Helmut Schmidt hat mir manchen Ratschlag und Entscheidungen mit auf meinen Weg gegeben. In den 80er-Jahren teilte er mir in fast militärischem Ton mit, dass ich der nächste Bundesverteidigungsminister sein solle. Ich lehnte dieses Ansinnen mit Erfolg ab, weil ich nicht einmal die Rangabzeichen der Soldaten ordentlich unterscheiden könne. Der frühere Verteidigungsminister antwortete mir nur, "das könne man alles lernen". Er warnte mich auch in den 90er-Jahren vor bestimmten Politikern seiner eigenen Partei. Er hatte damit leider recht, ohne dass es uns beiden gelungen wäre, die Machtgelüste solcher Politiker zu zähmen.

Wenn ich früher Helmut Schmidt besuchte, musste ich mir mindestens 15 Minuten kritische Bemerkungen über seinen Nachfolger Helmut Kohl anhören. Das hat sich geändert. In einer bemerkenswerten Rede bei der Verleihung der Ehrendoktorwürde der Philosophischen Fakultät der Universität Marburg hat Helmut Schmidt auf Gewissensentscheidungen und Güterabwägungen bei tiefgreifenden Herausforderungen hingewiesen. Dabei hat er die großen Entscheidungen von Helmut Kohl gewürdigt und ihnen seinen Respekt gezollt. Als Helmut Kohl dies las, bewegte es ihn so sehr, dass er sich nach Hamburg aufmachte und die beiden großen alten Männer dieser Republik ihren persönlichen Frieden schlossen. Das erinnert mich an meinen alten Vorschlag, wir bräuchten in Deutschland ein Oberhaus wie im Vereinigten Königreich. Das gäbe großen Männern wie Helmut Schmidt, Helmut Kohl, Richard von Weizsäcker und Hans-Dietrich Genscher die Möglichkeit, sich zu Worte zu melden.
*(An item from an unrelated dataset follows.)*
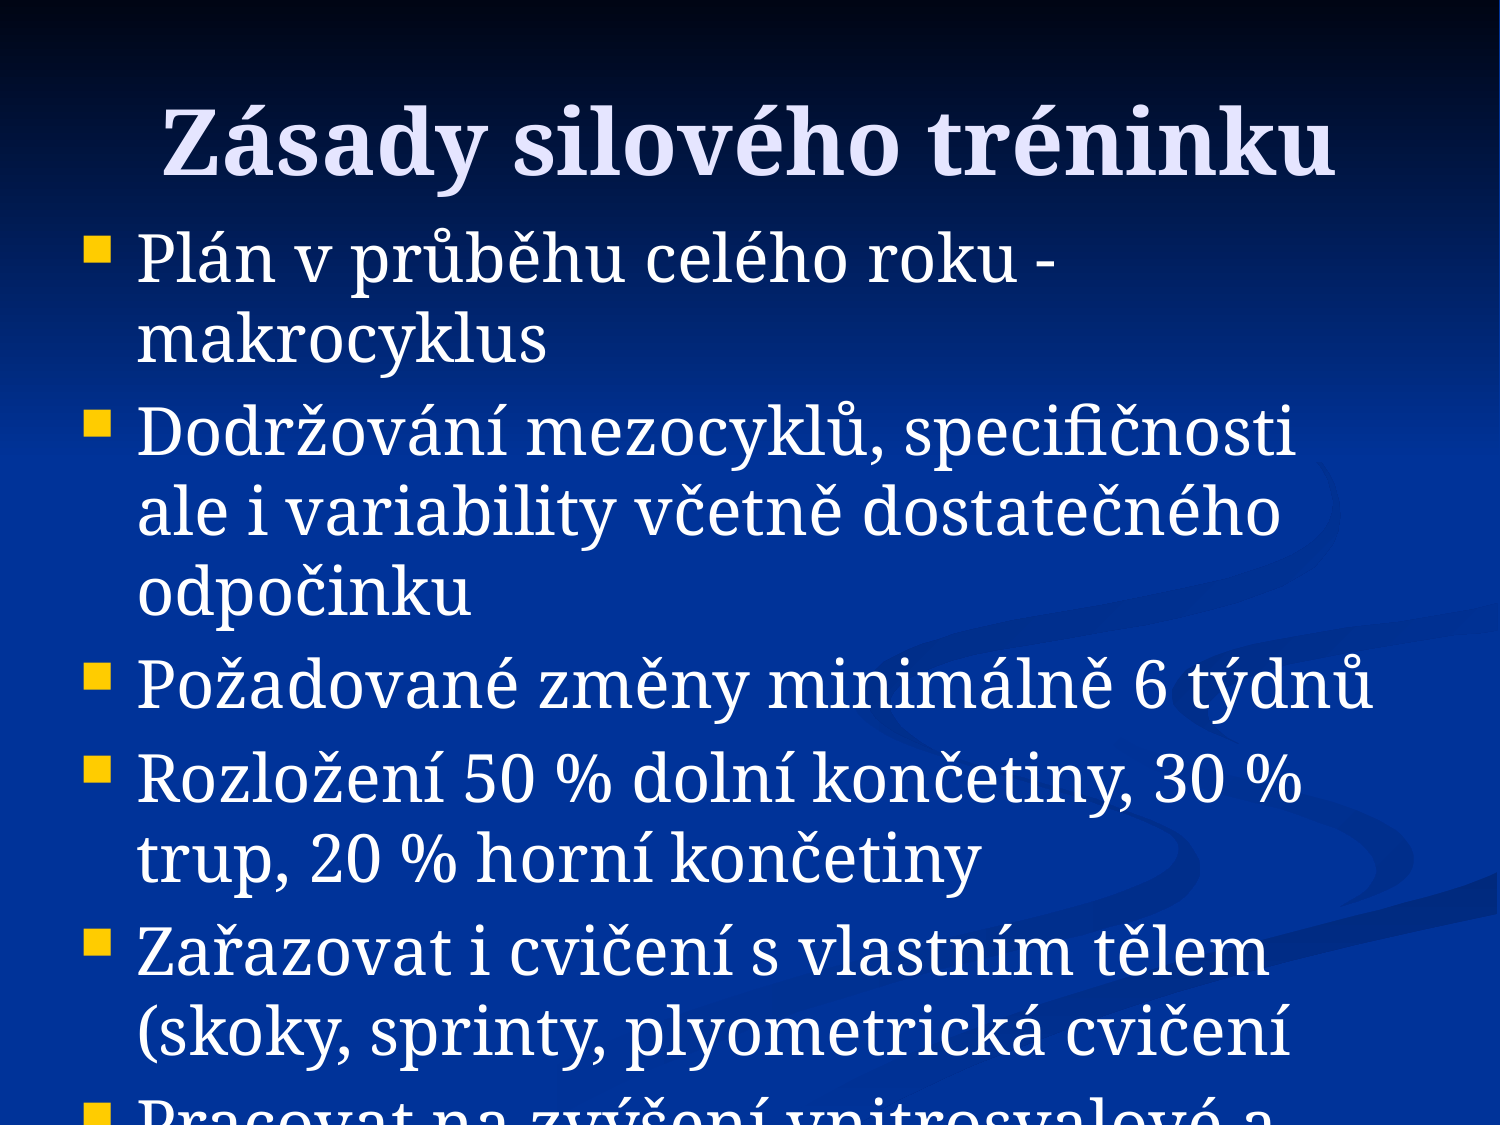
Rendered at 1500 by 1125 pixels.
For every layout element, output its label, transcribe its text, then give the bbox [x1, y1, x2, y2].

Es hat mich bewegt, in der für Deutschland so wichtigen Debatte über den Nachrüstungsdoppelbeschluss im Bundestag nach Helmut Schmidt sprechen zu dürfen. Ohne ihn wäre es zu diesem Beschluss, zur Einigkeit Europas und des Westens und letztlich zur Abrüstung nicht gekommen. Ich werde auch nie vergessen, dass ich auf seine letzte Rede im Deutschen Bundestag antworten durfte. Vor einem Jahr hat er mir die Freude gemacht, zum Politischen Club der Evangelischen Akademie zu kommen und dort Wegweisendes über die Große Koalition von 1966 bis 1969 auszusagen.